§ Given data:
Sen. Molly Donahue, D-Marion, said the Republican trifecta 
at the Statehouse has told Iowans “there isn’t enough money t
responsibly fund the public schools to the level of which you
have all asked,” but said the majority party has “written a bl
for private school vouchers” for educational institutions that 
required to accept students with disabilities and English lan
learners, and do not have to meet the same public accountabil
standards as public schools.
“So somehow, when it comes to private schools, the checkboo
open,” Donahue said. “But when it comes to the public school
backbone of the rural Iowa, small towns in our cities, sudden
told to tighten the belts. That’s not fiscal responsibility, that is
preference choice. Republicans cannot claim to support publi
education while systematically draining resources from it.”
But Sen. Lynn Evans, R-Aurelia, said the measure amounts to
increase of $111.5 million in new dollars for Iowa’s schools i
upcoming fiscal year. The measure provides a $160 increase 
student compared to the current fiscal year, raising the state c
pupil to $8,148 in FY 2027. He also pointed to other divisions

§ Instruction: Repeat the whole listing exactly, line for line.

§ Response:
Sen. Molly Donahue, D-Marion, said the Republican trifecta 
at the Statehouse has told Iowans “there isn’t enough money t
responsibly fund the public schools to the level of which you
have all asked,” but said the majority party has “written a bl
for private school vouchers” for educational institutions that 
required to accept students with disabilities and English lan
learners, and do not have to meet the same public accountabil
standards as public schools.
“So somehow, when it comes to private schools, the checkboo
open,” Donahue said. “But when it comes to the public school
backbone of the rural Iowa, small towns in our cities, sudden
told to tighten the belts. That’s not fiscal responsibility, that is
preference choice. Republicans cannot claim to support publi
education while systematically draining resources from it.”
But Sen. Lynn Evans, R-Aurelia, said the measure amounts to
increase of $111.5 million in new dollars for Iowa’s schools i
upcoming fiscal year. The measure provides a $160 increase 
student compared to the current fiscal year, raising the state c
pupil to $8,148 in FY 2027. He also pointed to other divisions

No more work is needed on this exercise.